About the clinical significance of errors, considering the high correlation and small error in most of parameter cases, except the T1 vertebrae-related parameters, it is considered acceptable, especially with the purpose of this method which is to provide doctors the global deformity of spine for diagnosing and establishing the treatment. Besides, the most significant advantage of this approach comparing to manual measurement is reducing amount of time consumed by detecting features of vertebras by hand, which decreases from around 10 min for one case to less than 1 s.

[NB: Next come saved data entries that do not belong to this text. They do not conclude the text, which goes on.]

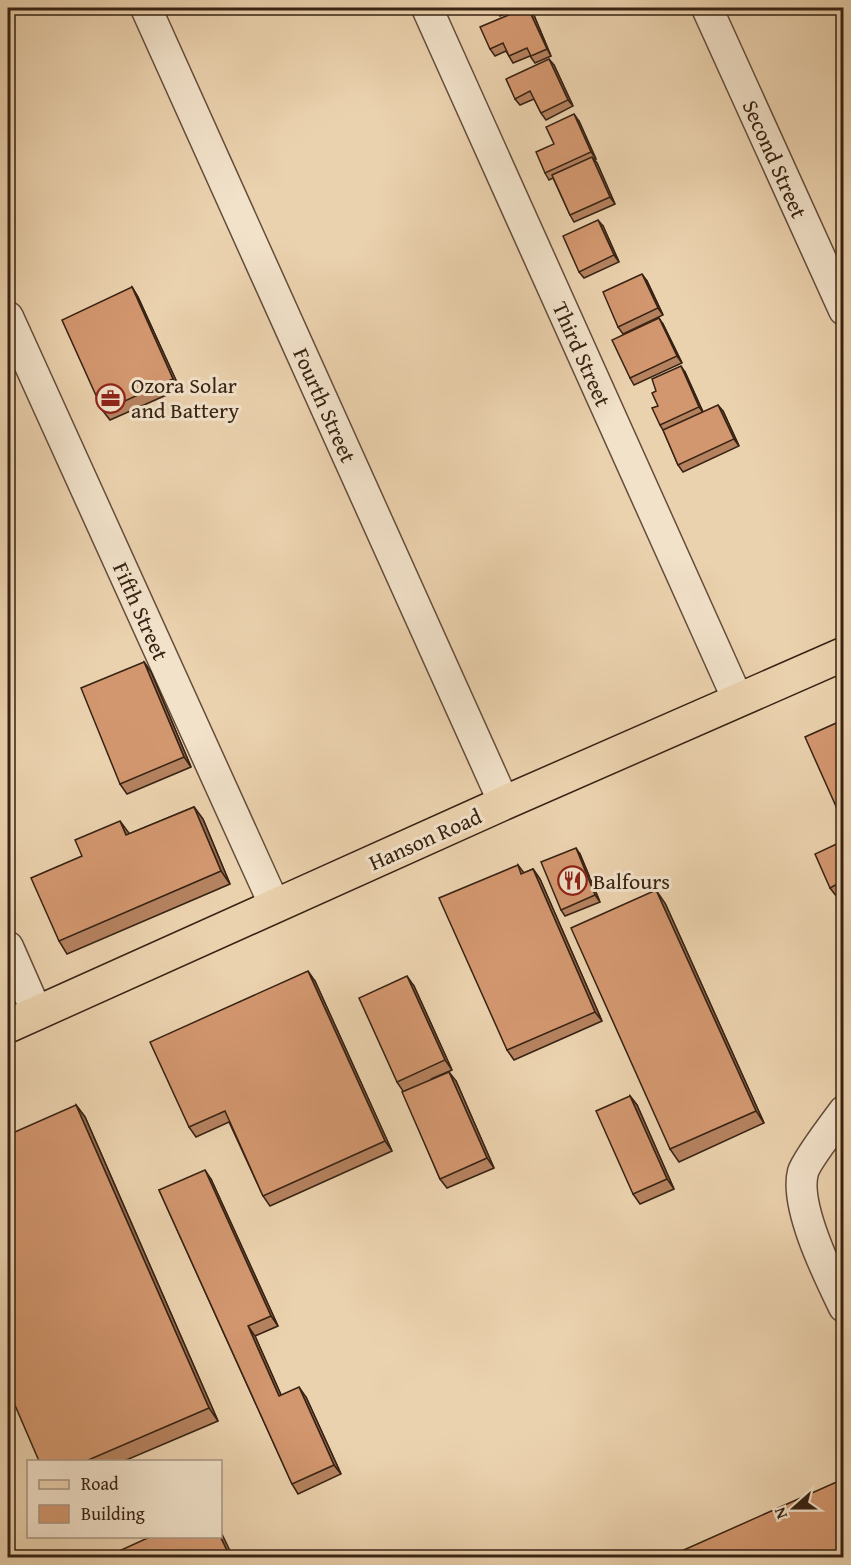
<svg xmlns="http://www.w3.org/2000/svg" width="851" height="1565" font-family="'Gentium Book Plus',serif">
  <rect width="100%" height="100%" fill="#ebd2ae"/>
  <filter id="stains"><feTurbulence type="fractalNoise" baseFrequency=".00333" numOctaves="4"/><feColorMatrix values="0 0 0 0 .2 0 0 0 0 .09 0 0 0 0 .02 0 0 0 .5 -.17"/></filter>
  <radialGradient id="worn" r=".72"><stop offset=".6" stop-color="#630" stop-opacity="0"/><stop offset="1" stop-color="#630" stop-opacity=".3"/></radialGradient>
  <g fill="none" stroke-linecap="round" stroke-linejoin="round">
    <defs>
      <g id="minor">
        <path d="M146,8L504,803"/>
        <path d="M427,8L738,700"/>
        <path d="M707,8L844,310"/>
        <path d="M8,317L275,906"/>
        <path d="M8,947L37,1013"/>
        <path d="M844,1111C835,1123 806,1161 803,1172C794,1206 829,1276 844,1307"/>
      </g>
      <path id="major" d="M8,1026L504,803L844,654"/>
    </defs>
    <use href="#minor" stroke="#644e3a" stroke-width="33"/>
    <use href="#major" stroke="#372213" stroke-width="36"/>
    <use href="#minor" stroke="#f2e2ca" stroke-width="30"/>
    <use href="#major" stroke="#ebd2ae" stroke-width="33"/>
  </g>
  <g fill="#b5825f" stroke="#372213" stroke-width="1.5">
    <path d="M474,8H492L478,14Z"/>
    <path d="M495,8H518L500,16Z"/>
    <path d="M533,13L551,56L535,63L530,56L513,63L506,51L495,56L490,49Z"/>
    <path d="M554,65L573,106L546,120L541,113L534,99L520,105L515,99Z"/>
    <path d="M579,121L596,159H594L597,163L615,204L574,222L570,215L553,178L549,180L545,173L554,144Z"/>
    <path d="M603,226L619,262L584,278L579,272Z"/>
    <path d="M647,281L663,315L623,334L618,327Z"/>
    <path d="M132,287L138,297L180,389L110,420L103,411Z"/>
    <path d="M663,324L682,363L634,385L630,378Z"/>
    <path d="M685,372L703,412L723,411L739,446L683,472L678,465L663,430L660,425L658,406Z"/>
    <path d="M144,662L151,672L191,767L127,794L120,784Z"/>
    <path d="M194,807L203,819L230,884L67,954L59,941L82,856L129,834Z"/>
    <path d="M843,841V894L837,897L830,888Z"/>
    <path d="M580,854L600,902L565,916L561,910Z"/>
    <path d="M518,865L524,873L533,869L540,879L602,1021L514,1060L507,1050Z"/>
    <path d="M665,903L764,1123L679,1162L670,1149Z"/>
    <path d="M315,981L392,1151L270,1206L263,1196L229,1122L196,1137L189,1127Z"/>
    <path d="M414,986L452,1070L431,1079L456,1081L494,1168L447,1188L440,1179L403,1091L397,1082Z"/>
    <path d="M630,1096L637,1105L674,1189L640,1204L633,1194Z"/>
    <path d="M76,1105L85,1117L218,1421L124,1461H39Z"/>
    <path d="M211,1179L278,1326L255,1336L281,1395L306,1397L341,1474L298,1494L292,1484L159,1190Z"/>
  </g>
  <g fill="#946a4e" stroke="#372213" stroke-width="1.5">
    <path d="M528,8L533,13L551,56L547,49Z"/>
    <path d="M549,59L554,65L573,106L568,100Z"/>
    <path d="M574,114L579,121L596,159L591,152Z"/>
    <path d="M592,157L597,163L615,204L610,197Z"/>
    <path d="M598,220L603,226L619,262L614,255Z"/>
    <path d="M642,274L647,281L663,315L658,308Z"/>
    <path d="M132,287L138,297L180,389L173,379Z"/>
    <path d="M659,318L663,324L682,363L677,356Z"/>
    <path d="M681,366L685,372L704,414L699,407Z"/>
    <path d="M718,405L723,411L739,446L734,439Z"/>
    <path d="M144,662L151,672L191,767L184,757Z"/>
    <path d="M194,807L203,819L230,884L221,871Z"/>
    <path d="M120,821L129,833L135,848L126,835Z"/>
    <path d="M576,848L580,854L600,902L595,895Z"/>
    <path d="M533,869L540,879L602,1021L595,1012Z"/>
    <path d="M656,890L665,903L764,1123L756,1111Z"/>
    <path d="M308,971L315,981L392,1151L385,1141Z"/>
    <path d="M407,976L414,986L452,1070L445,1060Z"/>
    <path d="M449,1072L456,1081L494,1168L487,1158Z"/>
    <path d="M630,1096L637,1105L674,1189L667,1179Z"/>
    <path d="M76,1105L85,1117L218,1421L209,1408Z"/>
    <path d="M205,1170L211,1179L278,1326L271,1316Z"/>
    <path d="M248,1326L255,1336L286,1406L279,1396Z"/>
    <path d="M299,1387L306,1397L341,1474L334,1465Z"/>
    <path d="M220,1530L233,1557H230L220,1536Z"/>
  </g>
  <g fill="#d3976f" stroke="#372213" stroke-width="1.5">
    <path d="M525,8H528L547,49L531,56L527,48L509,56L503,43L490,49L480,27Z"/>
    <path d="M549,59L568,100L541,113L530,91L515,99L506,79Z"/>
    <path d="M574,114L591,152L545,173L536,152L554,144L546,127Z"/>
    <path d="M592,157L610,197L570,215L552,175Z"/>
    <path d="M598,220L614,255L579,272L563,236Z"/>
    <path d="M642,274L658,308L618,327L603,292Z"/>
    <path d="M132,287L173,379L103,411L62,320Z"/>
    <path d="M659,318L677,356L630,378L612,340Z"/>
    <path d="M681,366L699,407L660,425L652,408L658,406L652,393L656,391L652,379Z"/>
    <path d="M718,405L734,439L678,465L663,430Z"/>
    <path d="M144,662L184,757L120,784L81,688Z"/>
    <path d="M843,720V822L805,737Z"/>
    <path d="M194,807L221,871L59,941L31,878L82,856L75,840L120,821L126,835Z"/>
    <path d="M843,841V881L830,888L815,854Z"/>
    <path d="M576,848L595,895L561,910L541,862Z"/>
    <path d="M518,865L521,874L533,869L595,1012L507,1050L439,898Z"/>
    <path d="M656,890L756,1111L670,1149L571,928Z"/>
    <path d="M308,971L385,1141L263,1196L225,1111L189,1127L150,1042Z"/>
    <path d="M407,976L445,1060L397,1082L359,998Z"/>
    <path d="M449,1072L487,1158L440,1179L402,1092Z"/>
    <path d="M630,1096L667,1179L633,1194L596,1111Z"/>
    <path d="M76,1105L209,1408L86,1461H39L8,1389V1135Z"/>
    <path d="M205,1170L271,1316L248,1326L279,1396L299,1387L334,1465L292,1484L159,1190Z"/>
    <path d="M841,1480L843,1486V1557H668Z"/>
    <path d="M152,1536H220L230,1557H109L108,1556Z"/>
  </g>
  <defs>
    <symbol id="office-ring" viewBox="-11 -11 22 22"><circle r="9.5" fill="#f2e2ca" stroke="#8f2418" stroke-width="1.5"/><path d="M-6-3h4V-5.5h4V-3h4V5H-6ZM-1-4.5V-3h2v-1.5ZM-6 0V1H6V0Z" fill="#8f2418"/></symbol>
    <symbol id="restaurant-ring" viewBox="-11 -11 22 22"><circle r="9.5" fill="#f2e2ca" stroke="#8f2418" stroke-width="1.5"/><path d="M-5-6h1v4h1v-4h1v4h1v-4h1v5L-1.5 .5V6h-2V.5L-5-1ZM5-6V6H3V1.5H1.5Q1.5-4 5-6Z" fill="#8f2418"/></symbol>
  </defs>
  <g fill-rule="evenodd">
    <use href="#office-ring" x="94" y="382" width="33" height="33"/>
    <use href="#restaurant-ring" x="556" y="864" width="33" height="33"/>
  </g>
  <g text-anchor="middle" stroke-width="6" stroke-linejoin="round" paint-order="stroke">
    <g font-size="22" fill="#372213" stroke="#f2e2ca">
      <text transform="translate(775 159) rotate(66)" y="8">Second Street</text>
      <text transform="translate(582 354) rotate(66)" y="8">Third Street</text>
      <text transform="translate(325 405) rotate(66)" y="8">Fourth Street</text>
      <text transform="translate(141 611) rotate(66)" y="8">Fifth Street</text>
      <text transform="translate(425 839) rotate(-24)" y="8">Hanson Road</text>
    </g>
    <g font-size="22" fill="#372213" stroke="#f2e2ca" text-anchor="start">
      <text x="131" y="393">Ozora Solar<tspan x="131" dy="25">and Battery</tspan></text>
      <text x="593" y="889">Balfours</text>
    </g>
  </g>
  <rect width="851" height="1565" fill="none" stroke="#ebd2ae" stroke-width="30"/>
  <rect x="9" y="9" width="833" height="1547" fill="none" stroke="#372213" stroke-width="3"/>
  <rect x="15" y="15" width="821" height="1535" fill="none" stroke="#372213" stroke-width="1.5"/>
  <rect x="27" y="1460" width="195" height="78" fill="#f2e2ca" stroke="#a79581" stroke-width="1.5"/>
  <rect x="39" y="1480" width="30" height="9" fill="#ebd2ae" stroke="#a79581" stroke-width="1.5"/>
  <text x="81" y="1490" font-size="18" fill="#372213">Road</text>
  <rect x="39" y="1505" width="30" height="18" fill="#d3976f" stroke="#a79581" stroke-width="1.5"/>
  <text x="81" y="1520" font-size="18" fill="#372213">Building</text>
  <g transform="translate(794 1508) rotate(249)" stroke="#f2e2ca" stroke-width="4.5" paint-order="stroke">
  <path d="M0-4.5L10 22L0 15L-10 22Z" fill="#372213"/>
  <text y="-9" font-size="16" font-weight="bold" text-anchor="middle" fill="#372213">N</text>
  </g>
  <rect width="100%" height="100%" filter="url(#stains)"/>
  <rect width="100%" height="100%" fill="url(#worn)"/>
</svg>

Consequently, the second limitation opens a future research direction on enhancing the visual quality of X-ray images. To deal with this limitation, the future research direction utilizing image-to-image deep learning, which receive the sagittal X-rays of T1 region as the input and provide a de-blurred image with high clarity of vertebrae features for experts and automated method to measure, is now being considered.

Conclusion

Based on the time and effort required of an experienced doctor to measure alignment parameters of the spine, development of an automated measurement software that can utilize deep learning and leverage the rapid advancement of big data technologies could free labor from repetitive work and increase productivity because of its ability to process a large amount of data. A fully automatic method was proposed for measuring 12 spinal alignment parameters, PI, PT, SS, L1I, T1I, C2I, LL, TK, C27L, L1S, T1S, and C2S using a designed decentralized CNN algorithm. To validate the performance of the proposed method, the measured results of 30 test cases were compared to standard references created by human experts. The quality of the proposed method, which was evaluated in terms of the correlation coefficient and MAE, was recorded with good results for 10 of 12 parameters, while the gap of accuracy of the two remaining parameters was determined to be an effect of inevitable local noise in the images. In addition, the calculation time was less than 1 s for all cases. Because of difficulties in measuring parameters under in noisy conditions, future research will focus on the reconstruction of images with enhanced visual conditions using image-to-image deep learning techniques.